Find the sum of the series $\displaystyle \sum_{n=1}^{\infty} \frac{1}{n^5} = a_n$ within three decimal places.
- The sum is estimated by $\displaystyle a_n \approx \sum_{k=1}^{n}\frac{1}{k^5}+R(n)$ where $R(n)$ is given by some value chosen between $\displaystyle \lim_{L \to \infty}\int_{n}^{L}\frac{1}{x^5}{\ \mathrm{d}x}$ and $\displaystyle \lim_{L \to \infty}\int_{n+1}^{L}\frac{1}{x^5}{\ \mathrm{d}x}$ inclusive, such that $\displaystyle \lim_{L \to \infty}\int_{n}^{L}\frac{1}{x^5}{\ \mathrm{d}x}$ is the maximum amount of error possible, and $\displaystyle \lim_{L \to \infty}\int_{n+1}^{L}\frac{1}{x^5}{\ \mathrm{d}x}$ is the minimum.
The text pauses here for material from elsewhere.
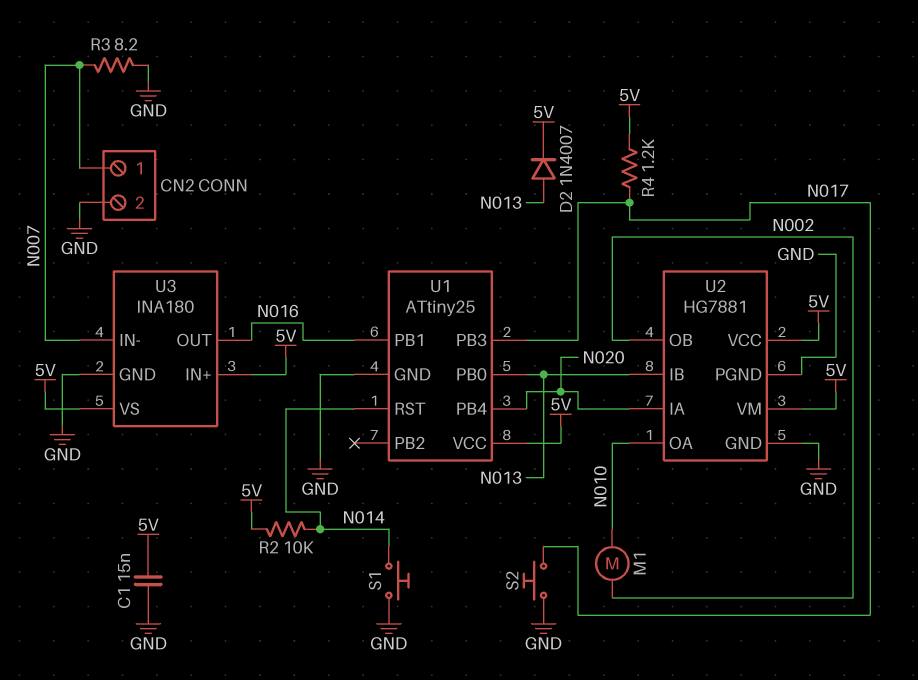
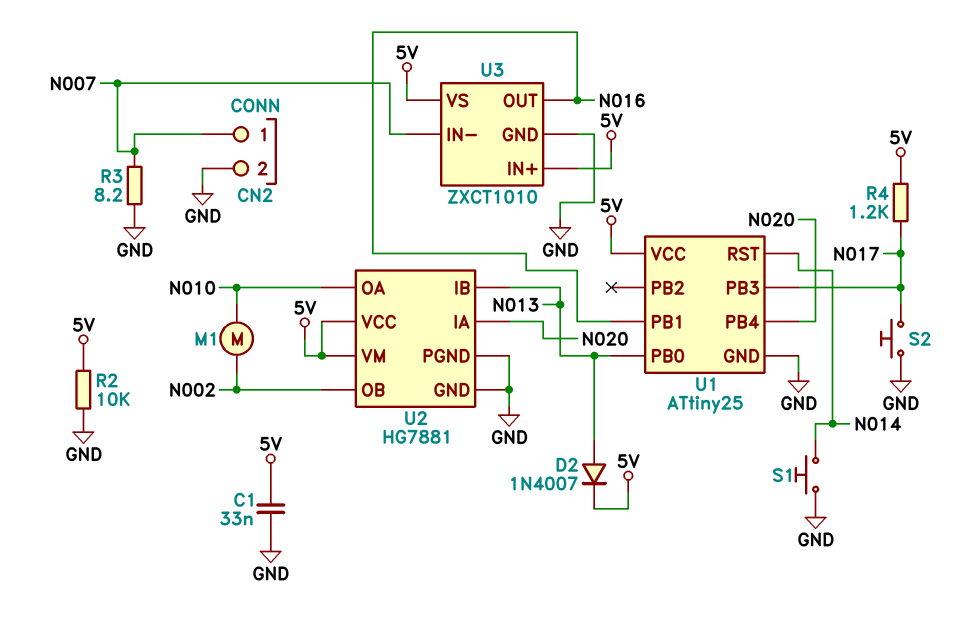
C1: 15nF (5V, GND) -> 33nF (5V, GND)
R2: 10k (5V, N014) -> 10k (5V, GND)
U3: INA180 -> ZXCT1010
- Find: $\displaystyle \frac{1}{1000} > \lim_{L \to \infty}\left.\frac{4}{x^4}\right\vert_{L}^{x} \implies \frac{1}{4000} > \frac{1}{x^4}-\lim_{L \to \infty}\frac{1}{L^4} \implies x^4 > 4000 \implies x \approx 8 \implies n=8$
- $a_n \approx \displaystyle \sum_{n=1}^{8}\frac{1}{n^5} + \lim_{L \to \infty}\int_{8}^{L}\frac{1}{x^5}{\ \mathrm{d}x}$
Is this approach to estimating the sum of the series appropriate?